Y en el fondo sé que ha sido un gran aprendizaje para ambos. Tú me diste mucho, me enseñaste a amar de otra manera y a ser amado. «Nadie te va a querer así», me repetías. Nadie te va a querer así. Lo que me duele es precisamente que nos doliera tanto. Me propuse no hacerte sufrir y no lo conseguí.
Y fui débil mil veces porque es muy difícil decirte que no. También yo sufrí por ti, Candela, y a ratos lloré como un niño en la soledad de mi habitación. Quizá seamos números primos, condenados a estar cerca pero sin llegar a tocarse. Condenados a nuestra propia soledad. Tú eres un cohete. Un transbordador capaz de atravesar la atmósfera y salir al espacio exterior. Valiente, generosa, apasionada y con una mirada sensible que te permite retratar la vida para los demás. Y yo, Candela, fui uno de los tanques de combustible que necesitabas para elevarte. Te ayudé en tu despegue. Volamos juntos y fue maravilloso, pero tuve que regresar a tierra y a ti te dejé gravitando, donde debes estar.

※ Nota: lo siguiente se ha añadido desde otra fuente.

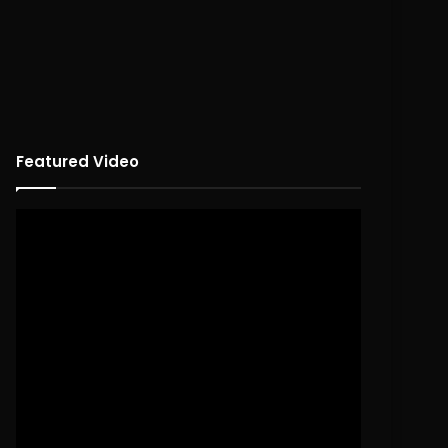
Featured Video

Te agradezco tu reflexión, tus palabras, Manuel. Llegan tarde, pero las agradezco igual. Al fin llegó la carta que me anunciaste, al fin la nota que siempre dejabas a medias, al fin te abriste a mí, aunque ya no sirva de nada. Una pena que esa carta sea mía, una pena que esa carta sea lo que me hubiera gustado que me escribieras. Lo que deseé que sintieras y me entregaras. Una pena.
Durante mucho tiempo fuiste una herida abierta. Hurgué y hurgué en ella para encontrarte de nuevo, Manuel. Le eché sal viviendo situaciones que nos provocaban dolor, la aderezaste con unas gotas de limón cada vez que nos veíamos y parecíamos extraños, la bañamos en vinagre con el sinsabor de los celos. Y así, sin darnos cuenta, la herida fue cerrándose. Y ahora es una cicatriz y, de vez en cuando, la miro y hasta sonrío. Y otras veces he intentado reabrirla hasta que he comprobado que de nuevo sangraba.
Como todas las cicatrices, esta también escuece la víspera de los días de lluvia. Y hoy, Manuel, el cielo está encapotado.